变速曲线外弹道参数光幕阵列测量模型与算法研究

The projectile flying parameters such as the velocity and the spatial-time location need to be accurately measured in the terminal ballistic tests of the range of a proximity fuze, the anti-missile weapons with high speed and high firing frequency, and the anti-satellite weapons. The measurement of the external ballistic parameters is still a technical problem which has not been fully solved in the field of weapons tests. The measurement method with the optical screen arrays has the advantages of novel principle and low cost, etc. The planar geometry measurement model of the optical screen arrays, however, is limited to the linear ballistic trajectory and can not be used for the parabolic ballistic trajectory. In order to solve these problems, a new optical screen arrays model based on the analytic geometry is presented and the technology solutions for accurate measurement are studied in this project. They will broaden new applied measurement fields of both the external and terminal ballistic trajectory with optical screen arrays. The new planar measurement model and formulas are studied based on the double-N type six optical screen arrays, and then the measurement formulas of the flying velocity and the time-space parameters for the curvilinear ballistic trajectory are derived. At the same time, the measurability of the optical screen arrays' structure is analyzed. The planar equations are set up by using many spatial position points. The calibration method and inversion algorithm of the optical screen arrays' structure parameters are researched. In addition, the algorithm of obtaining the precision flying time that a projectile goes through the detecting area in any angle which is a trapezoidal distribution in the thickness view is studied. As a result, the above researches expand the measurement theory of the optical screen arrays, break through the limitation of the curvilinear ballistic parameters with optical screen arrays and support a necessary theory and technology basis for the development, acceptance and performance evaluation of new weapons.

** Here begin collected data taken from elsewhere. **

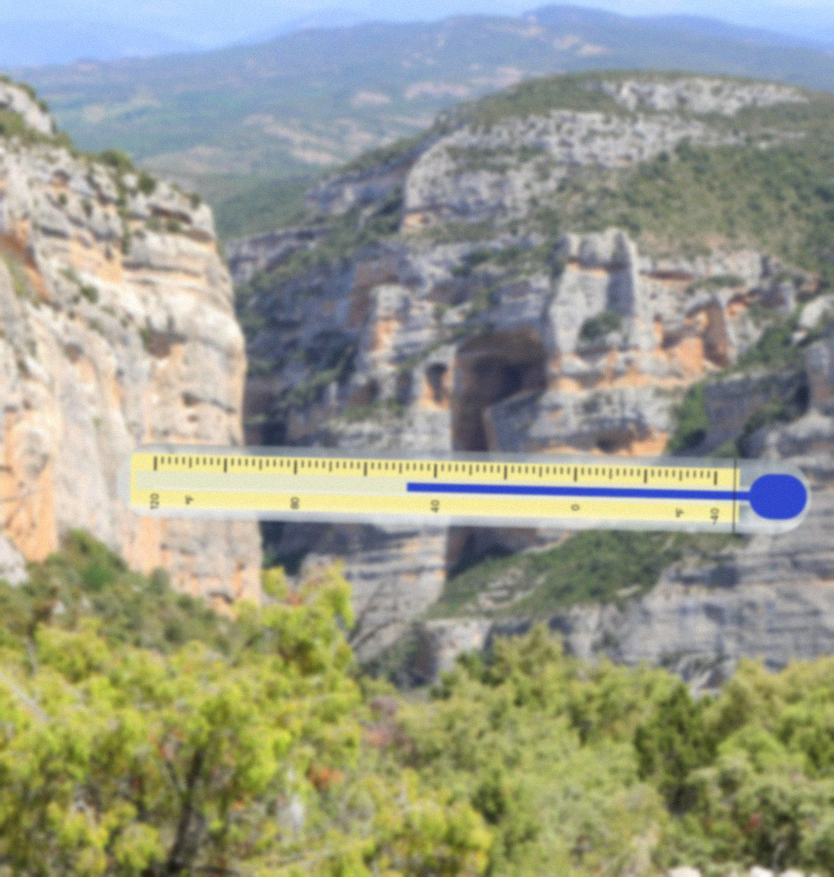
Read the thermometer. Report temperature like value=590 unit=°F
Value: value=48 unit=°F
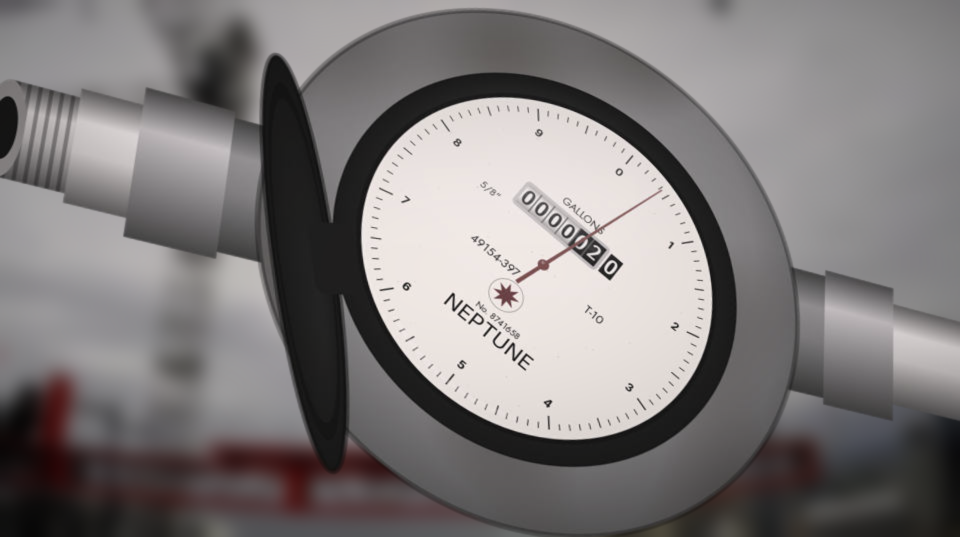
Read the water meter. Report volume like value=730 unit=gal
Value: value=20.4 unit=gal
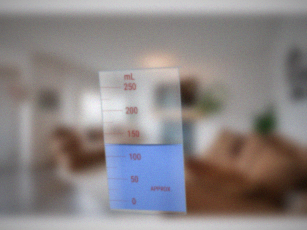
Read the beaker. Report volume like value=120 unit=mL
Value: value=125 unit=mL
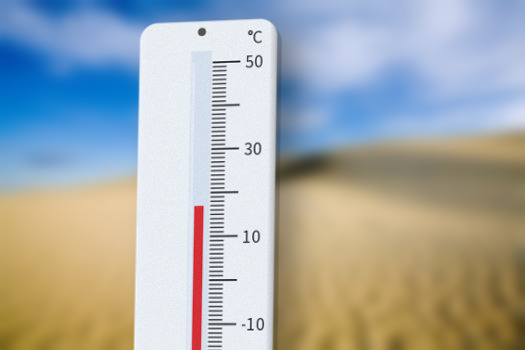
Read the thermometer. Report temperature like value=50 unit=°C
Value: value=17 unit=°C
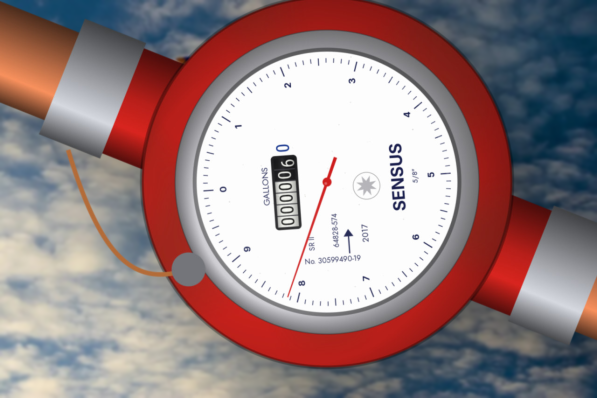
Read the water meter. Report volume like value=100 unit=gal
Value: value=58.1 unit=gal
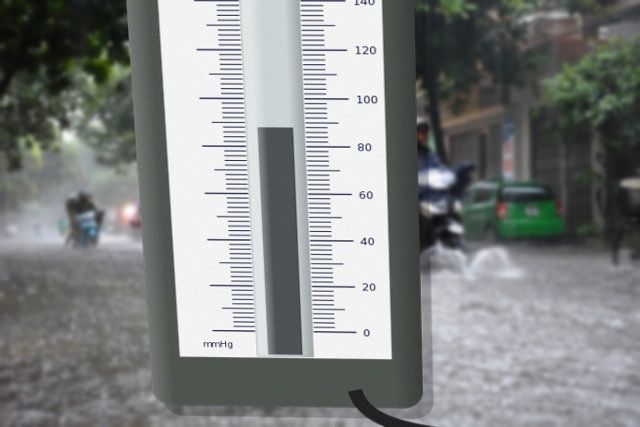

近炸引信作用距离、高射速近程反导武器、反卫星武器终点弹道试验测试中需要精确测量弹丸的速度、时空位置等参数，以上外弹道参数一直是武器测试领域尚未很好解决的技术难题之一。光幕阵列测量具有原理新颖实现成本低等优势，本课题针对光幕阵列平面几何测量模型仅限于直线弹道，无法测量抛物线弹道的缺陷，提出利用解析几何重新构建光幕阵列测量新模型，研究实现精确测量的技术解决方案，拓宽光幕阵列测量外弹道和终点弹道应用新领域。针对双N型六光幕阵列，研究平面方程测量模型与测量公式，推导曲线弹道速度与时空参数测量公式，并分析光幕阵列结构对可测性的影响，采用多个空间位置点构建光幕平面方程，研究阵列结构参数校准方法和反演算法，研究以任意角度穿过厚度呈梯形分布光幕的飞行时刻精确提取算法，扩充光幕阵列测量理论体系，突破曲线弹道参数光幕阵列测试技术瓶颈，为新型武器研制、验收和效能评估奠定必要的理论和技术基础。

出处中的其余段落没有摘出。